Since this thread seems to be riddled with the misconception that sovereign immunity grants government blanket immunity to liability for wrongdoing, I feel the need to insert this in a position with better visibility.
The United States has waived sovereign immunity to a limited extent, mainly through the Federal Tort Claims Act, which waives the immunity if a tortious act of a federal employee causes damage
Intentional torts
Torts against the person include assault, battery, false imprisonment, intentional infliction of emotional distress, and fraud, although the latter is also an economic tort.
Property torts involve any intentional interference with the property rights of the claimant (plaintiff).

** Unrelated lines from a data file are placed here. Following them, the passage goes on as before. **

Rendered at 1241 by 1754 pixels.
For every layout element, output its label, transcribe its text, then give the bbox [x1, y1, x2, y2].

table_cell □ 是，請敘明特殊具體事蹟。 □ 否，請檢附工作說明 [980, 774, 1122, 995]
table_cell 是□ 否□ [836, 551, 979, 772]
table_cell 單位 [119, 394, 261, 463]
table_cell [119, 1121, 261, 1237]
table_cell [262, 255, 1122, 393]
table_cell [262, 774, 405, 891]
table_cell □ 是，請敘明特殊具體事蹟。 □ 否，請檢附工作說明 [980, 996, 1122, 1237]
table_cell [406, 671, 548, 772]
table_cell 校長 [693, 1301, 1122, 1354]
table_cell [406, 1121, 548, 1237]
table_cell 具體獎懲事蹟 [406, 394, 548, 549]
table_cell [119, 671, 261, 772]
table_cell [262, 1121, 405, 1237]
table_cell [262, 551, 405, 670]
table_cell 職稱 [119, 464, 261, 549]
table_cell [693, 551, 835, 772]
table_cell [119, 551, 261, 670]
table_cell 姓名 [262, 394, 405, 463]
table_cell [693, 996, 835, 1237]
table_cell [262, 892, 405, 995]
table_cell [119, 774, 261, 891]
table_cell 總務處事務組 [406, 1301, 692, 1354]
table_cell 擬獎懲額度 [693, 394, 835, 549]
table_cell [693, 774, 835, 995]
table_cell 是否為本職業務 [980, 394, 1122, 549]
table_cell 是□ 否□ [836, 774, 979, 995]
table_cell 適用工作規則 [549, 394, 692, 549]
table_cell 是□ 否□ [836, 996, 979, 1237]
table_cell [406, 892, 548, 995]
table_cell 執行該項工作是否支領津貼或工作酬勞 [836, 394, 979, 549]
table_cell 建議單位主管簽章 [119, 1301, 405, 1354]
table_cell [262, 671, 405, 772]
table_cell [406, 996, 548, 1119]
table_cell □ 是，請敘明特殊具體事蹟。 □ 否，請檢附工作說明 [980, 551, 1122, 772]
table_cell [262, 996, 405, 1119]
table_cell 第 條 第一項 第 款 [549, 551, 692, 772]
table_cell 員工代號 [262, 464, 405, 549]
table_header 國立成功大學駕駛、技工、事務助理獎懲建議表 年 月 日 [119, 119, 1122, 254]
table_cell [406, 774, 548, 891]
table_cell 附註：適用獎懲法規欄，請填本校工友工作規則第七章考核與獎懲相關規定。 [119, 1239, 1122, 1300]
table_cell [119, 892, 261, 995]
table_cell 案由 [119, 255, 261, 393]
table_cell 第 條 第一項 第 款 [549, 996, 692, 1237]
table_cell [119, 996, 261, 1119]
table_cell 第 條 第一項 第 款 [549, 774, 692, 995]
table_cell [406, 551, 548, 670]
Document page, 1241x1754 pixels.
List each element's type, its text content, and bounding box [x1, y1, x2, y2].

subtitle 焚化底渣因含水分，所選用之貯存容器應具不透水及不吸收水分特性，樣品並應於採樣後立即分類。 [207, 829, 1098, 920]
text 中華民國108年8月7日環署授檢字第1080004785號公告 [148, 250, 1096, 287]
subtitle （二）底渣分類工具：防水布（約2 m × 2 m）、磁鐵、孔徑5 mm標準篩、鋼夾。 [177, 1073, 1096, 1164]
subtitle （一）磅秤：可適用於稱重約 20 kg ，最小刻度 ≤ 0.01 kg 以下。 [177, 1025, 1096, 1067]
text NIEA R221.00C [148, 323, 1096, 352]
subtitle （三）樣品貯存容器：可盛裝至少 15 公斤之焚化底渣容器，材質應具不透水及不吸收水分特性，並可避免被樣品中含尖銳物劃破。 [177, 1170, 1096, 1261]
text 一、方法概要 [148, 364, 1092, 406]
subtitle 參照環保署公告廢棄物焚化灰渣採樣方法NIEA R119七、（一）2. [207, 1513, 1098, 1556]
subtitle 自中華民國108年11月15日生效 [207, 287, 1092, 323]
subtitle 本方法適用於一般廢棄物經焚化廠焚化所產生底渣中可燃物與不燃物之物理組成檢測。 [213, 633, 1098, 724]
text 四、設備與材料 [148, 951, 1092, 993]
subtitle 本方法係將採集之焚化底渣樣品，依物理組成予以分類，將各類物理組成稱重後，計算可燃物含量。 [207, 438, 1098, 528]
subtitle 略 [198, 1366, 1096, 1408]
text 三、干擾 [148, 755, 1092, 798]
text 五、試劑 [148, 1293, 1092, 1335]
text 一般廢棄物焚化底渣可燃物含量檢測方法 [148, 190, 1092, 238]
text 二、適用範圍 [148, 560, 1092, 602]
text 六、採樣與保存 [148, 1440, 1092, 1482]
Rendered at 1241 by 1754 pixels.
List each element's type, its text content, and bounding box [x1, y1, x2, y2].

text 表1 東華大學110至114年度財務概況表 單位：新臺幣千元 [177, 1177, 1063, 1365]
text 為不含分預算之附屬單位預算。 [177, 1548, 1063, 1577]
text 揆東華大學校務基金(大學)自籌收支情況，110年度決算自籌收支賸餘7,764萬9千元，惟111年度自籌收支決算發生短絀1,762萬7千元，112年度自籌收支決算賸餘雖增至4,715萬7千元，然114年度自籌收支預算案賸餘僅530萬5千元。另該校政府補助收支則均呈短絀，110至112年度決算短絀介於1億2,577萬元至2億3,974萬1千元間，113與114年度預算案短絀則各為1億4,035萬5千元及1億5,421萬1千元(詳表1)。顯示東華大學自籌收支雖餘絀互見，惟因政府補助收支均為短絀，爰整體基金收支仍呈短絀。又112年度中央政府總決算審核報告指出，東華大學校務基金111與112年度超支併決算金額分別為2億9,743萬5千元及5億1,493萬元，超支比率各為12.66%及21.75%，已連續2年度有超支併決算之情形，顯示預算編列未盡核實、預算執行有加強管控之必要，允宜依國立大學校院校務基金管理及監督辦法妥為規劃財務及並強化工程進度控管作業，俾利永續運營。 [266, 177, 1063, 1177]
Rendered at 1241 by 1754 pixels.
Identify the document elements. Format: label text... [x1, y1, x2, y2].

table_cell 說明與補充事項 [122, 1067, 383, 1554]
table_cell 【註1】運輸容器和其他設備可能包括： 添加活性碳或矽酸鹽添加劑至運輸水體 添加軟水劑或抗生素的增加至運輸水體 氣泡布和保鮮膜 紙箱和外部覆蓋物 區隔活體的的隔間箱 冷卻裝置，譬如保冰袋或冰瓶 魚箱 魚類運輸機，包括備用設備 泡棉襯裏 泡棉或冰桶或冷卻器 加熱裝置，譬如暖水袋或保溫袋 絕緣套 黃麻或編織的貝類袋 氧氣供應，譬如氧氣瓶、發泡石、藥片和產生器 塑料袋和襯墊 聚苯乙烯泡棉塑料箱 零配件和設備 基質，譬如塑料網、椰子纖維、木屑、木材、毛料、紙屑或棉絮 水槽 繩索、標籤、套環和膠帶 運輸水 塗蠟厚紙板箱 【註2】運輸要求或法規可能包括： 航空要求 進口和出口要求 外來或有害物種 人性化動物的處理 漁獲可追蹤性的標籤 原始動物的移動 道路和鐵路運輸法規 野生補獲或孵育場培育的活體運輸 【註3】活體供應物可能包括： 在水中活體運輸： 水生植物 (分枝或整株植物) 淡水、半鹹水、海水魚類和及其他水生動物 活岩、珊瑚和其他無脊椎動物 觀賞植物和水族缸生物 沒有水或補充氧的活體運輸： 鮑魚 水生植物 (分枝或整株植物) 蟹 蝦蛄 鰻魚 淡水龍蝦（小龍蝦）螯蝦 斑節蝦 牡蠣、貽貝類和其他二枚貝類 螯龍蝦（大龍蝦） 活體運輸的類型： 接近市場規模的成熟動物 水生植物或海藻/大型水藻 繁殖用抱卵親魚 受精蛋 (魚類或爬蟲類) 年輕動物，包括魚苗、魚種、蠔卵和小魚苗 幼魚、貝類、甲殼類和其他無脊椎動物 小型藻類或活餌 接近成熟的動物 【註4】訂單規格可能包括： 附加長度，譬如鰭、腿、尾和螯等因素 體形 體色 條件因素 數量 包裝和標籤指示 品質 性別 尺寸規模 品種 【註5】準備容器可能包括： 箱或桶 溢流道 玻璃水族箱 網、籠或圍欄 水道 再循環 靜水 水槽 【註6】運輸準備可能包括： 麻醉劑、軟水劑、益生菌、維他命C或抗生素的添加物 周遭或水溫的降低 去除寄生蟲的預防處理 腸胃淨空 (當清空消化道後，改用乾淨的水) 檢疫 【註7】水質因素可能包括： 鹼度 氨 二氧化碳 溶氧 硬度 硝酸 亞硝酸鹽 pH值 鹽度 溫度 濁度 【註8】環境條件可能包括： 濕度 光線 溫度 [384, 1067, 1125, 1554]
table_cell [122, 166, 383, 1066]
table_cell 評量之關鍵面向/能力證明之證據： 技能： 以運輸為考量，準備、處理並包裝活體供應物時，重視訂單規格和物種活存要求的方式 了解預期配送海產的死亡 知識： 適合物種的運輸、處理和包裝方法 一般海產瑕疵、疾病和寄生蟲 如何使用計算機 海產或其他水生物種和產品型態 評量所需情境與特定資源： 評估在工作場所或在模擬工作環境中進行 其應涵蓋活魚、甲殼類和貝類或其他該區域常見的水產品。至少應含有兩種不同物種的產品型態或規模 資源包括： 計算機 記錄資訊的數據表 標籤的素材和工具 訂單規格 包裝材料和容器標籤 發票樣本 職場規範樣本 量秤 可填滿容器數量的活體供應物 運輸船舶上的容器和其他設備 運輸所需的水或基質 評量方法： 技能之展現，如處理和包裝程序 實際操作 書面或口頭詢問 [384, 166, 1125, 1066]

Those commonly recognized include trespass to land, trespass to chattels (personal property), and conversion.
Further, in the article talking about the specific Federal Tort Claims Act...
However, the FTCA does not exempt intentional torts for "investigative or law enforcement officers," allowing aggrieved individuals to bring lawsuits
Attacking a civilian owned computer system is definitely violation of property rights.
Also, the action they are taking is directly forbidden in the United States constitution.
Fourth Amendment to the United States Constitution
...
The Fourth Amendment (Amendment IV) to the United States Constitution is the part of the Bill of Rights that prohibits unreasonable searches and seizures and requires any warrant to be judicially sanctioned and supported by probable cause.
...
One threshold question in Fourth Amendment jurisprudence is whether a "search" has occurred. Initial Fourth Amendment case law hinged on a citizen's property rights—that is, when the government physically intrudes on "persons, houses, papers, or effects" for the purpose of obtaining information, a "search" within the original meaning of the Fourth Amendment has occurred.
...
The Fourth Amendment proscribes unreasonable seizure of any person, person's home (including its curtilage) or personal property without a warrant. A seizure of property occurs when there is "some meaningful interference with an individual's possessory interests in that property"
I'd argue that inserting malware is again, "meaningful interference with an individual's possessory interests in that property".